- Travail demandé
Pouvez-vous poursuivre le texte sur la guerre des bâtons de 1802 à partir de sa dernière phrase ?

- Texte source

- - - - -

Il reste aujourd’hui encore des traces de la guerre des bâtons dans la vieille ville de Berne. Impact d’un boulet de canon tiré au cours du siège de Berne.
Il reste aujourd’hui encore des traces de la guerre des bâtons dans la vieille ville de Berne. Impact d’un boulet de canon tiré au cours du siège de Berne. Wikimédia

La guerre des bâtons de 1802

Dans la Suisse du début du XIXe siècle, la lutte pour la liberté en général et les libertés en particulier débouche sur une guerre civile générale.

Noah Businger

Noah Businger

Noah Businger est historien indépendant. Il a étudié l’histoire suisse ancienne à l’université de Berne.

Une pluie d’obus s’abat sur Berne. La ville tremble sous les déflagrations. Les rues sont vides. Personne n’ose s’aventurer à l’extérieur. Le bruit des canons vient de l’est. Des hauteurs de l’Aargauerstalden, les troupes fédéralistes argoviennes, soleuroises et bernoises bombardent la ville, au service d’une République helvétique qui n’hésite pas à user de la force pour défendre son existence. Nous sommes le 18 septembre 1802 et dans la ville, on se demande si ce tonnerre n’est pas annonciateur d’une tempête qui va bouleverser l’ordre politique. Les fédéralistes parviendront-ils à leurs fins? Pour le savoir, il faut d’abord s’intéresser aux acteurs et aux causes de l’attaque. Qui sont ces fédéralistes? Qu’est-ce que la République helvétique? Pourquoi faut-il en finir? Les réponses à ces questions se trouvent dans le déroulement et les conséquences d’un conflit surnommé «guerre des bâtons» (Stecklikrieg).

Une république mal aimée

Une «révolution helvétique» agite la Confédération au début de l’année 1798. À l’exemple de ce qui s’est passé en France, des soulèvements populaires éclatent dans le canton de Vaud et la région bâloise. Pour prêter main forte aux rebelles, l’armée française envahit le pays. Ainsi s’achève l’Ancien Régime, remplacé par un nouvel État, cette République helvétique issue des idéaux de la Révolution française: liberté religieuse, liberté d’établissement, démocratie représentative, égalité de tous les citoyens. Il s’ensuit logiquement la disparition des nombreux territoires sujets. Malgré toutes ces libertés, le nouvel État rencontre des réticences, voire une résistance en de nombreux endroits. Si ceux que l’on appelle les unitaires soutiennent la République helvétique, il n’en va pas de même de l’alliance des fédéralistes. Le fait même de se définir comme fédéraliste illustre le déni d’une République helvétique conçue de façon très centralisée et ayant entraîné la suppression de frontières datant de plusieurs siècles. Les anciens petits États et leur administration locale ont disparu. Les nouveaux cantons ne sont désormais rien d’autre que des entités purement administratives.

- - - - -

- Données extraites

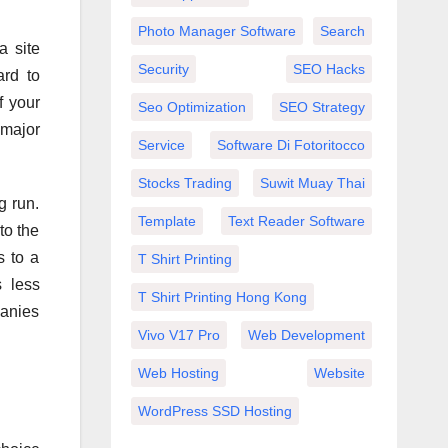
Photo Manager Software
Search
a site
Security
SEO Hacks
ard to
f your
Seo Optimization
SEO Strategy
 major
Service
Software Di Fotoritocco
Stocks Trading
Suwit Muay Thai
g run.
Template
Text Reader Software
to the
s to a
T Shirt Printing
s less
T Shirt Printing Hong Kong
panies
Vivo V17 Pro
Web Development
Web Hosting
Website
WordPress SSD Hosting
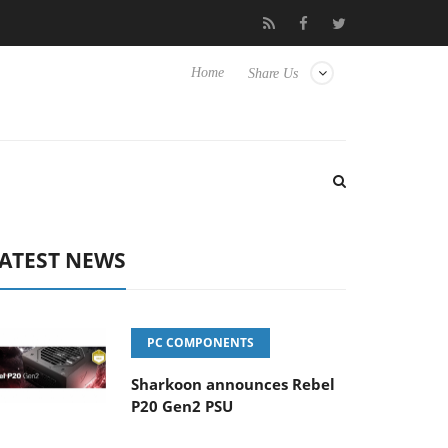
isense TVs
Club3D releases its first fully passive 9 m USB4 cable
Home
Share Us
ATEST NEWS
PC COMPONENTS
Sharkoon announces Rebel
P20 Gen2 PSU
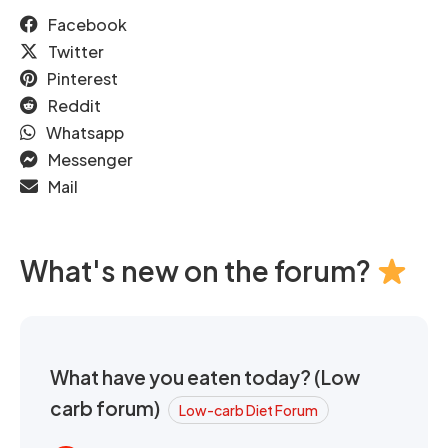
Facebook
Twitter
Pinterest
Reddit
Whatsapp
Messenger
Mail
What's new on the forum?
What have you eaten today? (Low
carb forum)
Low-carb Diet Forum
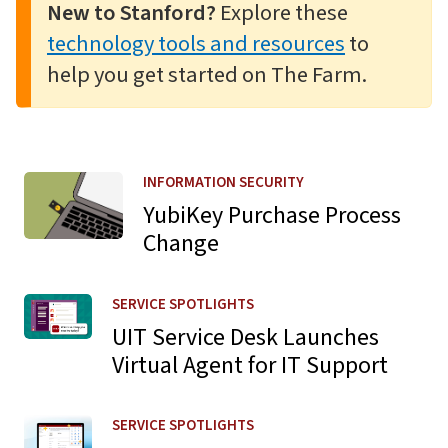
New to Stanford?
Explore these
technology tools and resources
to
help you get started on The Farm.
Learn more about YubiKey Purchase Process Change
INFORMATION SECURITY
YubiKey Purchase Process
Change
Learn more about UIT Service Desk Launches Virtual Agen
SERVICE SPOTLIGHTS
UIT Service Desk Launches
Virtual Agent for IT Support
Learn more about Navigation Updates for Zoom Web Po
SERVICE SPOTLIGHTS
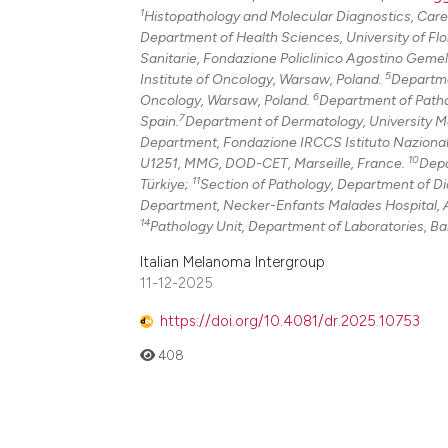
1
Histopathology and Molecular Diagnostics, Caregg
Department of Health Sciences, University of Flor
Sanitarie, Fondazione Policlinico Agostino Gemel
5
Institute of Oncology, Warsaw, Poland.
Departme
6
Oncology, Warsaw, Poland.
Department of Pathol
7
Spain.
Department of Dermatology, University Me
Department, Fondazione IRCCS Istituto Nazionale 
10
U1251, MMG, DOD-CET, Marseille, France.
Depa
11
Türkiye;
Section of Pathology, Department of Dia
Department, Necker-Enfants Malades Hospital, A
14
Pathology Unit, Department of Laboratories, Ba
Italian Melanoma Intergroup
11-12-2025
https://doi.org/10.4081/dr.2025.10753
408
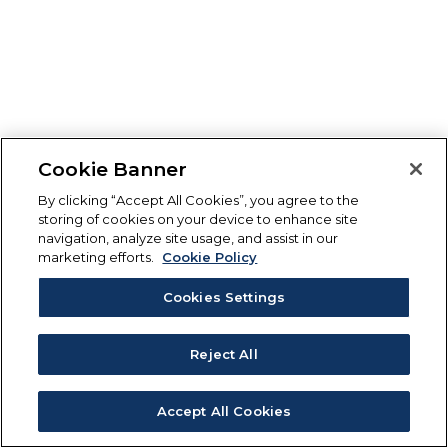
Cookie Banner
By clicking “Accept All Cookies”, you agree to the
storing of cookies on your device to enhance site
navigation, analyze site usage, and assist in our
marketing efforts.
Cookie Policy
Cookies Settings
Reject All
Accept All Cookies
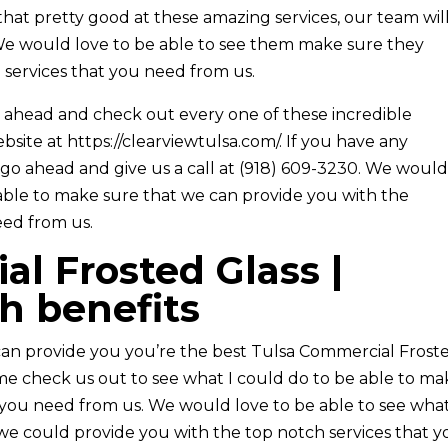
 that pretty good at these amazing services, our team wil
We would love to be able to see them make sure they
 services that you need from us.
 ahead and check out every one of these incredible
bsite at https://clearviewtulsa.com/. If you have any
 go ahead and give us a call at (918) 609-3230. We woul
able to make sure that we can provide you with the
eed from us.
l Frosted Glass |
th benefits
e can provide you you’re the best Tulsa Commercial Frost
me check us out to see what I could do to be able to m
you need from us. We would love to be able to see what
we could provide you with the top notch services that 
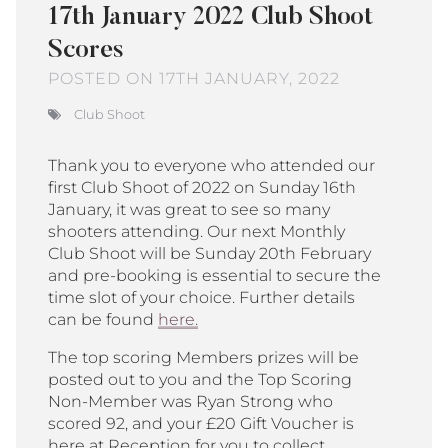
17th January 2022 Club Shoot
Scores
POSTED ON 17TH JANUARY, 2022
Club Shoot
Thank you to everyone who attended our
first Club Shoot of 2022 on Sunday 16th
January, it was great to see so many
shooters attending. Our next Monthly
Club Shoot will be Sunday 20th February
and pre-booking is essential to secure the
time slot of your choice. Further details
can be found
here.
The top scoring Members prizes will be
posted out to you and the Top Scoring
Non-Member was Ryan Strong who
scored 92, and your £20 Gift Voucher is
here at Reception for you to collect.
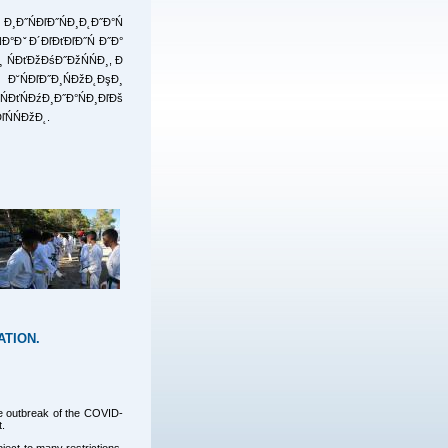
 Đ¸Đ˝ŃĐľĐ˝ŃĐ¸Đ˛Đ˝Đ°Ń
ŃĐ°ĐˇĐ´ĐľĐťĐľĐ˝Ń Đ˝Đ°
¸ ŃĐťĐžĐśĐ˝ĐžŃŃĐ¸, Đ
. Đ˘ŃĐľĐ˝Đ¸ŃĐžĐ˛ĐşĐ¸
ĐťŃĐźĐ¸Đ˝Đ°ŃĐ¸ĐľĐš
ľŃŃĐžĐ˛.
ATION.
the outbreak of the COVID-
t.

- - - - -

- Réponse ci-dessous
Carte de l'ancienne Confédération, 1789
Carte de la République helvétique, 1798/99.
En modifiant les frontières des cantons, la République helvétique (à droite) a détruit l’identité culturelle et politique du pays. Wikimédia / Marco Zanoli / Wikimédia / Marco Zanoli
La République helvétique efface ainsi des traditions aussi bien culturelles que politiques et économiques. L’autodétermination politique, l’autonomie administrative et la gestion des biens collectifs représentaient jusqu’alors les libertés fondamentales constitutives d’une identité régionale que la nouvelle liberté révolutionnaire ne parvient pas à concurrencer. Par ailleurs, l’introduction de nouvelles taxes et l’occupation par les troupes françaises suscitent la résistance au nouvel État. Dans ces conditions, la République peine à s’imposer sur les plans politique, institutionnel et culturel. Son existence dépend avant tout des troupes d’occupation françaises.
En ville comme à la campagne, la présence des troupes françaises coûte cher et irrite la population. Caricature de David Hess-Hirzel.
En ville comme à la campagne, la présence des troupes françaises coûte cher et irrite la population. Caricature de David Hess-Hirzel.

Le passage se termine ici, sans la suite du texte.